Stress and young people
Most situations that produce psychological stress involve some sort of conflict between self and society. So long as we satisfy a social demand at the expense of a personal need, or vice versa, the social or personal demand for action is a psychological stress. If, for example, we stay home from work because of a personal problem, we create a new demand (for an explanation, for made-up time) at our place of work. On the other hand, If we devote too much time to the demands of work, we create new demands on the part of family. If we don’t manage our energy budgets well, we create more stress than is necessary.
The major task of psychological stress management is to find ways to balance and coordinate the demands that come from within with those that come from without. This is where a healthy sense of self and identify comes in. an integrated sense of identity… means bringing together into a working whole set of attitudes, values, and habits that can serve both self and society. The attainment of such a sense of identity is accompanied by a feeling of self-esteem, of liking and respecting oneself and being liked and respect by others.

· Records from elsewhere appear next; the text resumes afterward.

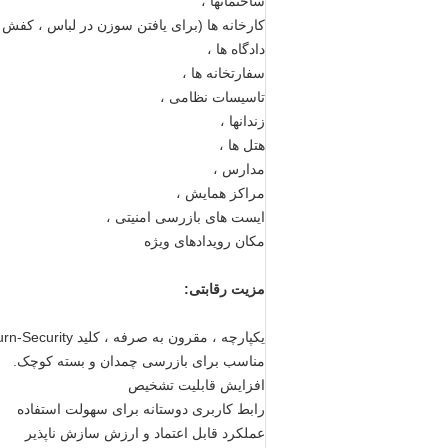
ساختمانها ،
کارخانه ها (برای یافتن سوزن در لباس ، کفش 
دادگاه ها ،
سفارتخانه ها ،
تاسیسات نظامی ،
زندانها ،
هتل ها ،
مدارس ،
مراکز همایش ،
ایست های بازرسی امنیتی ،
مکان رویدادهای ویژه
مزیت رقابتی:
یکپارچه ، مقرون به صرفه ، کلید Turn-Security
مناسب برای بازرسی چمدان و بسته کوچک.
افزایش قابلیت تشخیص
رابط کاربری دوستانه برای سهولت استفاده
عملکرد قابل اعتماد و ارزش سازش ناپذیر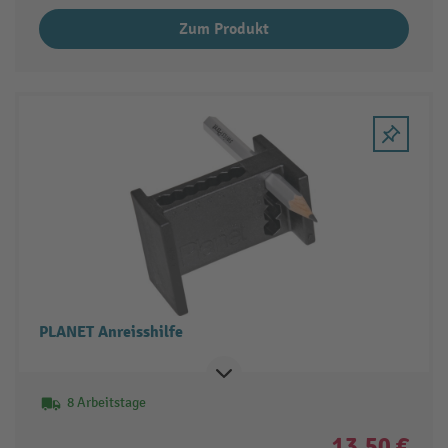
Zum Produkt
PLANET Anreisshilfe
8 Arbeitstage
13,50 €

More than anything else, the attainment of a healthy sense of identity and a feeling of self-esteem gives young people a perspective, a way of looking at themselves and others, which enables them to manage the majority of stress situation. Young people with high self-esteem look at situation from a single perspective that includes both themselves and others. They look at situations from the standpoint of what it means to their self-respect and to the respect others have for them. This integrated perspective enables them to manage the major types of stress efficiently and with a minimum expenditure of energy and personal distress.